Carter looked confused, and still those butterflies in my stomach wouldn’t ease. He concentrated on my nipples, which were beginning to ache, and I wondered whether it was time that they felt a proper man’s touch.
“I should leave before I say or do something stupid. I’m not ready for this, and neither are you.” His response shook me awake. He was right. We weren’t ready.
“I think that’s the smartest thing you’ve said tonight.” I stood up and stepped out of the tub, dripping water over the white tiled floor, and wrapped myself in a towel.
He grabbed my wrist, stopping me.
“Why?”
“Why what?”
“Why is that the smartest thing?” His brows narrowed in confusion.
I slipped out of his grip and held the dry fabric around me as if it were going to keep me intact – because on the inside, I was beginning to fall apart. I could feel a meltdown coming on, and Carter didn’t need to witness that. “Because I found you drunk and passed out in a frozen field for the sixth time this winter. I’m sure some of those cells in your brain are still frozen, so I’m surprised that your ability to think has thawed.” I couldn’t allow what we both knew we weren’t ready for. I had to push him away. This wasn’t a good time for him… or for me.

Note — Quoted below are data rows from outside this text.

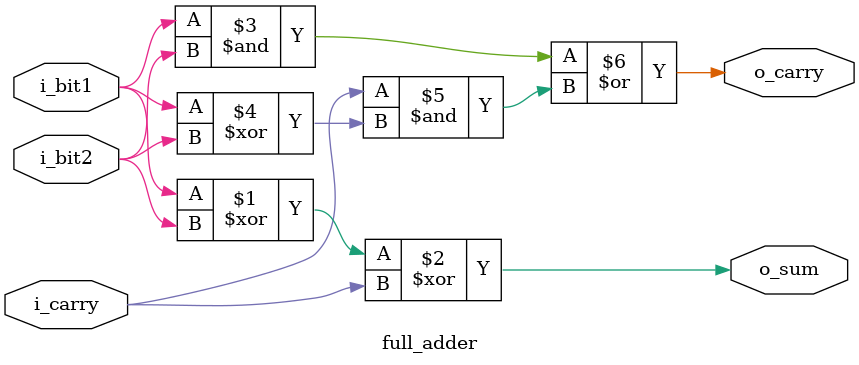
<source format=v>
`timescale 10ns / 10ps


module full_adder (
    input wire i_bit1,
    input wire i_bit2,
    input wire i_carry,
    output wire o_sum,
    output wire o_carry
);
    assign o_sum = i_bit1 ^ i_bit2 ^ i_carry;
    assign o_carry = (i_bit1 & i_bit2) | (i_carry & (i_bit1 ^ i_bit2));
endmodule 
</source>
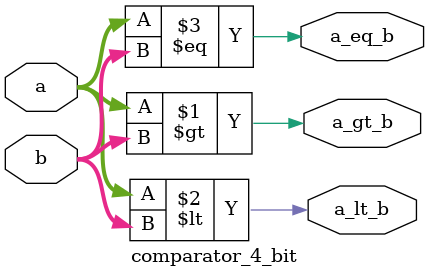
<source format=v>
module comparator_4_bit (a_gt_b, a_lt_b, a_eq_b, a,b);

input [3 : 0] a,b;
output a_gt_b, a_lt_b, a_eq_b;

assign a_gt_b = (a > b);
assign a_lt_b = (a < b);
assign a_eq_b = (a == b);

endmodule
</source>
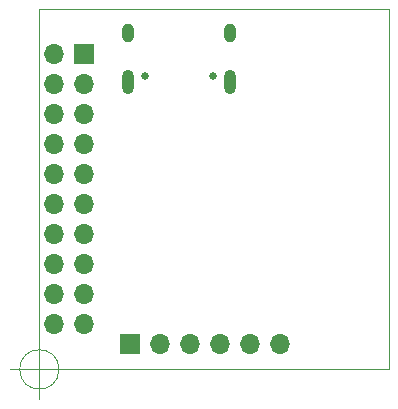
<source format=gbr>
G04 #@! TF.GenerationSoftware,KiCad,Pcbnew,(6.99.0-1917-g23fb4c7433)*
G04 #@! TF.CreationDate,2022-06-21T14:10:18+10:00*
G04 #@! TF.ProjectId,JtagArm20Adapter,4a746167-4172-46d3-9230-416461707465,rev?*
G04 #@! TF.SameCoordinates,PX8404630PY68290a0*
G04 #@! TF.FileFunction,Soldermask,Bot*
G04 #@! TF.FilePolarity,Negative*
%FSLAX46Y46*%
G04 Gerber Fmt 4.6, Leading zero omitted, Abs format (unit mm)*
G04 Created by KiCad (PCBNEW (6.99.0-1917-g23fb4c7433)) date 2022-06-21 14:10:18*
%MOMM*%
%LPD*%
G01*
G04 APERTURE LIST*
%ADD10R,1.700000X1.700000*%
%ADD11O,1.700000X1.700000*%
%ADD12C,0.650000*%
%ADD13O,1.000000X2.100000*%
%ADD14O,1.000000X1.600000*%
G04 #@! TA.AperFunction,Profile*
%ADD15C,0.050000*%
G04 #@! TD*
G04 APERTURE END LIST*
D10*
X3809999Y26669999D03*
D11*
X1269999Y26669999D03*
X3809999Y24129999D03*
X1269999Y24129999D03*
X3809999Y21589999D03*
X1269999Y21589999D03*
X3809999Y19049999D03*
X1269999Y19049999D03*
X3809999Y16509999D03*
X1269999Y16509999D03*
X3809999Y13969999D03*
X1269999Y13969999D03*
X3809999Y11429999D03*
X1269999Y11429999D03*
X3809999Y8889999D03*
X1269999Y8889999D03*
X3809999Y6349999D03*
X1269999Y6349999D03*
X3809999Y3809999D03*
X1269999Y3809999D03*
D10*
X7689999Y2129999D03*
D11*
X10229999Y2129999D03*
X12769999Y2129999D03*
X15309999Y2129999D03*
X17849999Y2129999D03*
X20389999Y2129999D03*
D12*
X14710000Y24870000D03*
X8930000Y24870000D03*
D13*
X16139999Y24339999D03*
D14*
X16139999Y28519999D03*
D13*
X7499999Y24339999D03*
D14*
X7499999Y28519999D03*
D15*
X1667462Y-1320D02*
G75*
G03*
X1667462Y-1320I-1666666J0D01*
G01*
X-2499204Y-1320D02*
X2500796Y-1320D01*
X796Y2498680D02*
X796Y-2501320D01*
X0Y0D02*
X0Y30480000D01*
X29570000Y30480000D02*
X29570000Y0D01*
X0Y30480000D02*
X29570000Y30480000D01*
X29570000Y0D02*
X0Y0D01*
M02*

</source>
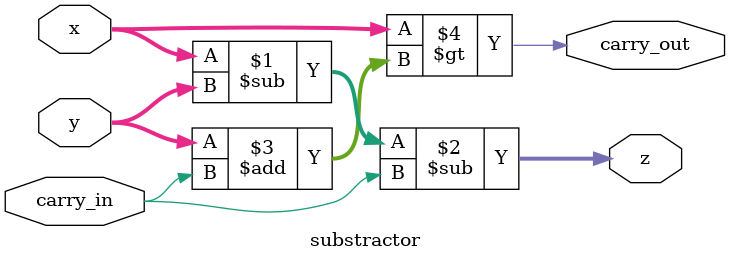
<source format=v>
module substractor #(
    parameter WIDTH = 8
) (
    input [WIDTH - 1 : 0] x,
    input [WIDTH - 1 : 0] y,
    input carry_in,
    output [WIDTH - 1 : 0] z,
    output carry_out
);
  assign z = x - y - carry_in;
  assign carry_out = x > (y + carry_in);
endmodule

</source>
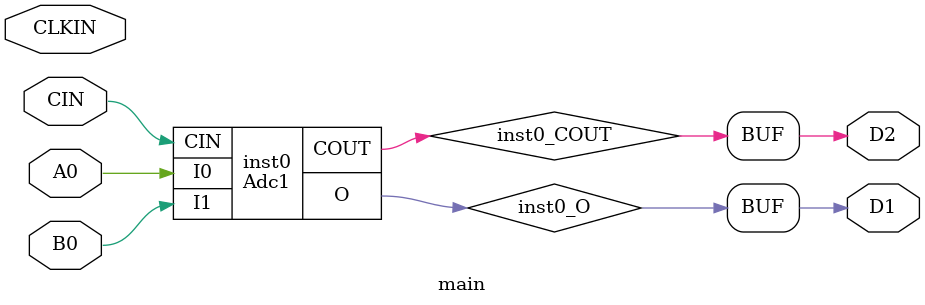
<source format=v>
module Adc1 (input [0:0] I0, input [0:0] I1, input  CIN, output [0:0] O, output  COUT);
wire  inst0_O;
wire  inst1_CO;
SB_LUT4 #(.LUT_INIT(16'hC33C)) inst0 (.I0(1'b0), .I1(I0[0]), .I2(I1[0]), .I3(CIN), .O(inst0_O));
SB_CARRY inst1 (.I0(I0[0]), .I1(I1[0]), .CI(CIN), .CO(inst1_CO));
assign O = {inst0_O};
assign COUT = inst1_CO;
endmodule

module main (input  A0, input  B0, input  CIN, output  D2, output  D1, input  CLKIN);
wire [0:0] inst0_O;
wire  inst0_COUT;
Adc1 inst0 (.I0({A0}), .I1({B0}), .CIN(CIN), .O(inst0_O), .COUT(inst0_COUT));
assign D2 = inst0_COUT;
assign D1 = inst0_O[0];
endmodule


</source>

“Well, shit, aren’t you a blessing? You’re the one who came onto me, remember that? Next time, don’t touch me unless you’re ready to follow through on your intentions.”
“Fuck you, Carter.”
“I didn’t know that you had a dirty mouth, Molly. For a virgin, you’re pretty fucking crude.”
“Again, fuck you! You think I want to do this? You think I want to drag your sorry ass into this house, of all houses, each time you’re drunk? I’ve had enough drunks in my life, and you don’t know shit! You don’t know what it takes for me to be here, to help you. I think I’ll do everyone a favor when I let your ass freeze out there next time you’re not man enough to deal with life.”

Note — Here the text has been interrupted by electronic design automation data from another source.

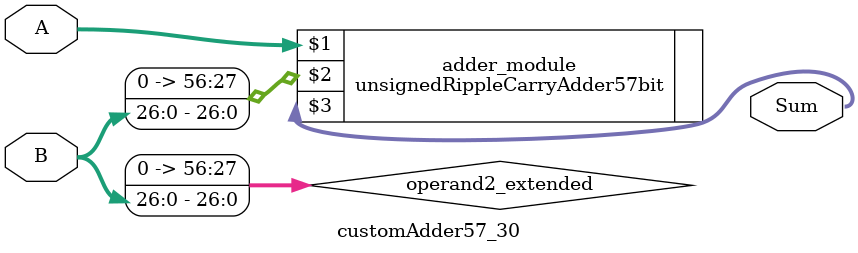
<source format=v>
module customAdder57_30(
                        input [56 : 0] A,
                        input [26 : 0] B,
                        
                        output [57 : 0] Sum
                );

        wire [56 : 0] operand2_extended;
        
        assign operand2_extended =  {30'b0, B};
        
        unsignedRippleCarryAdder57bit adder_module(
            A,
            operand2_extended,
            Sum
        );
        
        endmodule
        
</source>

I jerked back, inhaling a sharp breath. I pulled my hand up to my mouth, covering it. My body was trembling with shock. I felt the tears build up in my eyes but I refused to blink. I wouldn’t give him the benefit of seeing me cry. I watched the pain on his face twist at my words and his head fall.
This wasn’t our first fight. In fact, we usually ended our little get-togethers this way. We hurt each other because it was less painful than staying together. Our problem was not seeing the solution that was right in front of us.
Carter stood up, removed his clothes from the dryer where I’d thrown them earlier, got dressed, and left without saying a word. And all I could do was stand there and watch him abandon me again.
No matter how many times I checked the fields, I never saw him drunk and passed out that winter again. Or the next.